■ Job item ■
Using the records below, output the stretch that opens with the line containing "Противодействие терроризму" and closes with the line containing "Escola de Governo", exactly and including both lines, with nothing more.

[Saved entries]

▬▬▬▬▬▬

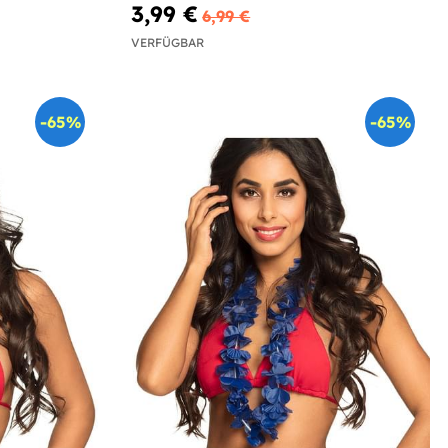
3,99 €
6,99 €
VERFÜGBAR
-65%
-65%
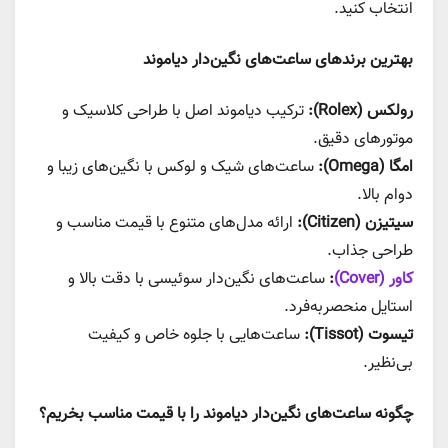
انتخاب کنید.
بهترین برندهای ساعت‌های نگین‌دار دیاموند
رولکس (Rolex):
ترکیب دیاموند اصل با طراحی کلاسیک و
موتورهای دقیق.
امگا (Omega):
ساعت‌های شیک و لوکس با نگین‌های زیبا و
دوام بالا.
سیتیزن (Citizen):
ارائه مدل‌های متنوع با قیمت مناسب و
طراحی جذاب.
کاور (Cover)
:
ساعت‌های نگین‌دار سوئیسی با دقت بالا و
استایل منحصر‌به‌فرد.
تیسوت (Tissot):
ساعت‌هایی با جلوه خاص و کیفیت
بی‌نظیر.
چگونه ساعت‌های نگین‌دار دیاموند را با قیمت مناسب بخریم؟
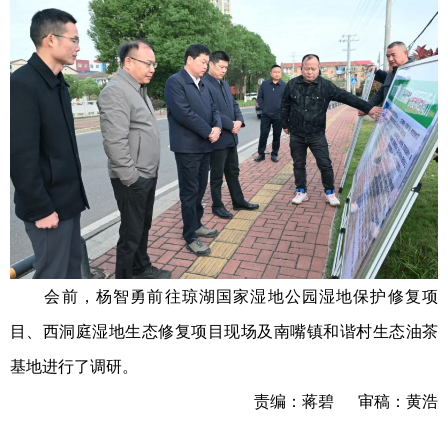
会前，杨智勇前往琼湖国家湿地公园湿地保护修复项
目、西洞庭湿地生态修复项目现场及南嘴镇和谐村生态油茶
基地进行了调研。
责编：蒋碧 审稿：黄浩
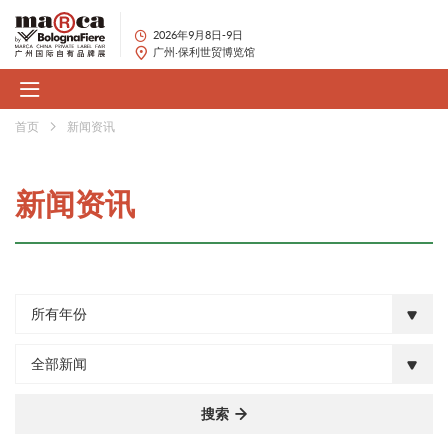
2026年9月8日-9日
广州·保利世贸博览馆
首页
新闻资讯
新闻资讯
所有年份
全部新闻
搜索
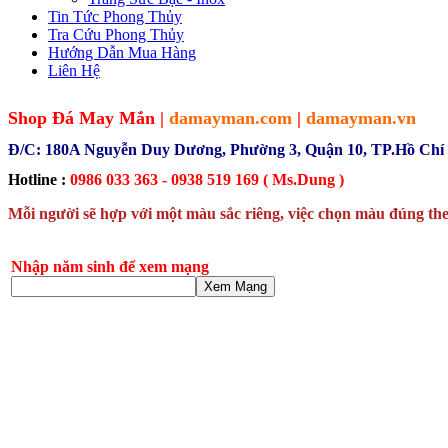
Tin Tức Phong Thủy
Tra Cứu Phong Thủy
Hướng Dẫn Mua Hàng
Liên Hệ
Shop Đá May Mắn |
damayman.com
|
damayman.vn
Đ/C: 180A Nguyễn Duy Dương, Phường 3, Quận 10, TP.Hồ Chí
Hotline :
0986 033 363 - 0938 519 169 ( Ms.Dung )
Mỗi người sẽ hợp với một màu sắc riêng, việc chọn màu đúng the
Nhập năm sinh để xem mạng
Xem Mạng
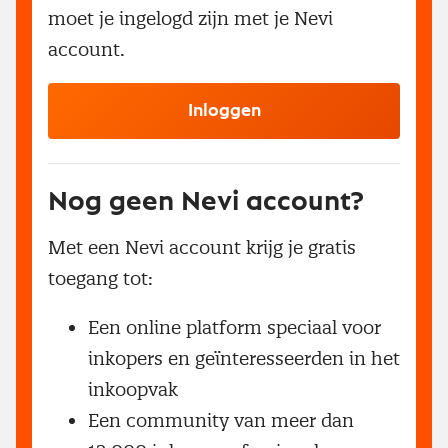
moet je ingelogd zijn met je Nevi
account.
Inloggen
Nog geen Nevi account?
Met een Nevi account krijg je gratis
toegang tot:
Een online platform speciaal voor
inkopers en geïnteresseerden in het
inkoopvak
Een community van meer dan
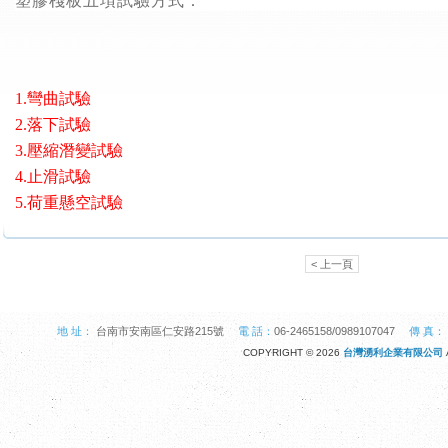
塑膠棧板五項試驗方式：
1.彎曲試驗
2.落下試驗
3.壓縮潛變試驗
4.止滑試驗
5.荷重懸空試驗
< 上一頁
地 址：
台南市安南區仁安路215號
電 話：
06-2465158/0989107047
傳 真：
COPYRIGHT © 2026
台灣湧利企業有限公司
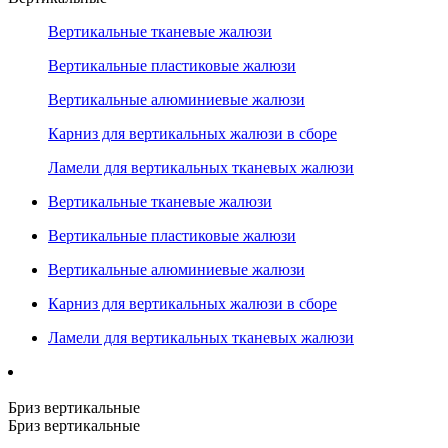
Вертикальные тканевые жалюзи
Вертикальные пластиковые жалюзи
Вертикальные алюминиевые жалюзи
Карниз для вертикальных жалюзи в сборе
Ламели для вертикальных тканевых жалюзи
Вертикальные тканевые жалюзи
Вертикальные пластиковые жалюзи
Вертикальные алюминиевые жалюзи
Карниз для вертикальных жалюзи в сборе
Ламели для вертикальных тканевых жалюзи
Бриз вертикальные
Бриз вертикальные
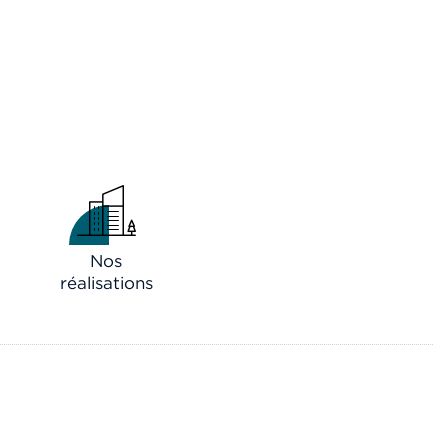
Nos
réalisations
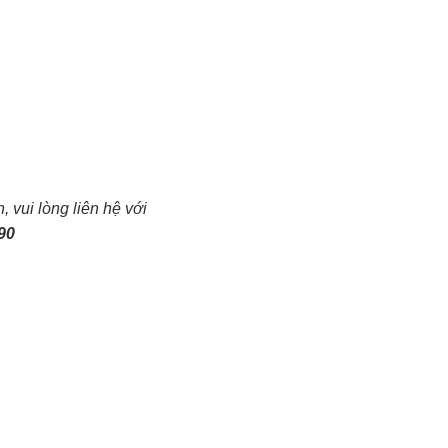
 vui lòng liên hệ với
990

▬▬▬▬▬▬

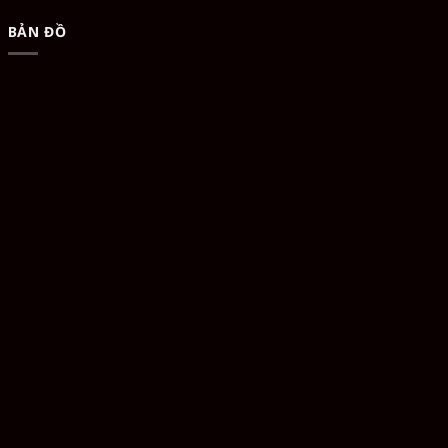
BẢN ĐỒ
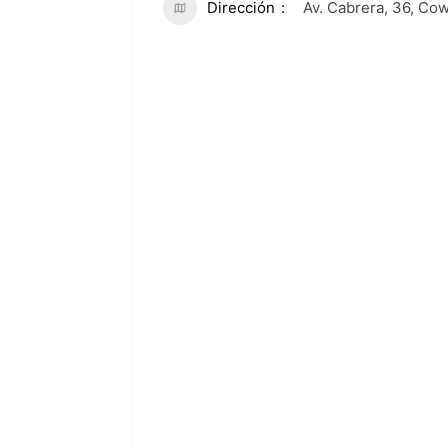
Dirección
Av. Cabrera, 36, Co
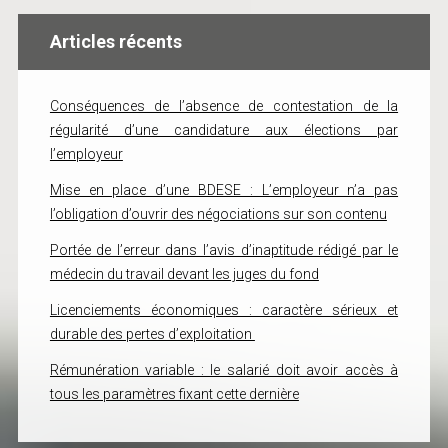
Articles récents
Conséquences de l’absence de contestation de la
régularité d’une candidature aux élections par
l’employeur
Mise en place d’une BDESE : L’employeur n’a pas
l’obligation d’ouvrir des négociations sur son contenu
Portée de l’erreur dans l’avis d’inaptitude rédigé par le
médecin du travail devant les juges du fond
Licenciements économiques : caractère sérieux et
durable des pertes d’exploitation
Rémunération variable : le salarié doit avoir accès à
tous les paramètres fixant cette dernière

▬▬▬▬▬▬

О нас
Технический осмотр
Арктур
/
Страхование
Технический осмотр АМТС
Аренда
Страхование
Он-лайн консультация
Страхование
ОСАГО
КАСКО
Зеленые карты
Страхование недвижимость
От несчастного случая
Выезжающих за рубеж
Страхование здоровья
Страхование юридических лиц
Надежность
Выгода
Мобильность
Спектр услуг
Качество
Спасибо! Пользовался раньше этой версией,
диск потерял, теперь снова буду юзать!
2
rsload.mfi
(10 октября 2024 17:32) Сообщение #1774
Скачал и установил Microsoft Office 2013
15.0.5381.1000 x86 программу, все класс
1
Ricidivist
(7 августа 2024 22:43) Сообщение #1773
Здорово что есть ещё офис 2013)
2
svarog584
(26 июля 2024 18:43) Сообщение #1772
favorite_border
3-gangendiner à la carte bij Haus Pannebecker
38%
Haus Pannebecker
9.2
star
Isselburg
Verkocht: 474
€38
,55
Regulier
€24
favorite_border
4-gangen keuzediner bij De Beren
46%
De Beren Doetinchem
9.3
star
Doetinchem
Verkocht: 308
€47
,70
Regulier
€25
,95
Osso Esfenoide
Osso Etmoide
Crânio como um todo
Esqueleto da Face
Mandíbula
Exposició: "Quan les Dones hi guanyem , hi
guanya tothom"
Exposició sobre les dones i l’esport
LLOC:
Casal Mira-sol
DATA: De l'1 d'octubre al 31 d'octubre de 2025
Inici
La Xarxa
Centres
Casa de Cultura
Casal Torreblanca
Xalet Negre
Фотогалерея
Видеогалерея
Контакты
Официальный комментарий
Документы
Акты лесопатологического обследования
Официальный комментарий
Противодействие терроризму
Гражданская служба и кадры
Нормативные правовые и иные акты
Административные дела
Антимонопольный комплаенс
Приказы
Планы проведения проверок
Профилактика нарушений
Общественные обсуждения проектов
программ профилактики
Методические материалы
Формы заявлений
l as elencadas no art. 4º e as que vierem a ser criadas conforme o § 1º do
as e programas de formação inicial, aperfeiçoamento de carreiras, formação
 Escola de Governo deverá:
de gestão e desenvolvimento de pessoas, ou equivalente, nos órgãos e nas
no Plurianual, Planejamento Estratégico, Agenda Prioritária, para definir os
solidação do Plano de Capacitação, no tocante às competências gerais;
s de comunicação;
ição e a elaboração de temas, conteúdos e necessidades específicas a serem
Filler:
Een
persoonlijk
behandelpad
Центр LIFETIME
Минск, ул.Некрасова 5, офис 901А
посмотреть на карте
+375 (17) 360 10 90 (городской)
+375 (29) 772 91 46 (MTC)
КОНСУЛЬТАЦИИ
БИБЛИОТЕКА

▬▬▬▬▬▬

■ Your response ■
Противодействие терроризму
Гражданская служба и кадры
Нормативные правовые и иные акты
Административные дела
Антимонопольный комплаенс
Приказы
Планы проведения проверок
Профилактика нарушений
Общественные обсуждения проектов
программ профилактики
Методические материалы
Формы заявлений
l as elencadas no art. 4º e as que vierem a ser criadas conforme o § 1º do
as e programas de formação inicial, aperfeiçoamento de carreiras, formação
 Escola de Governo deverá:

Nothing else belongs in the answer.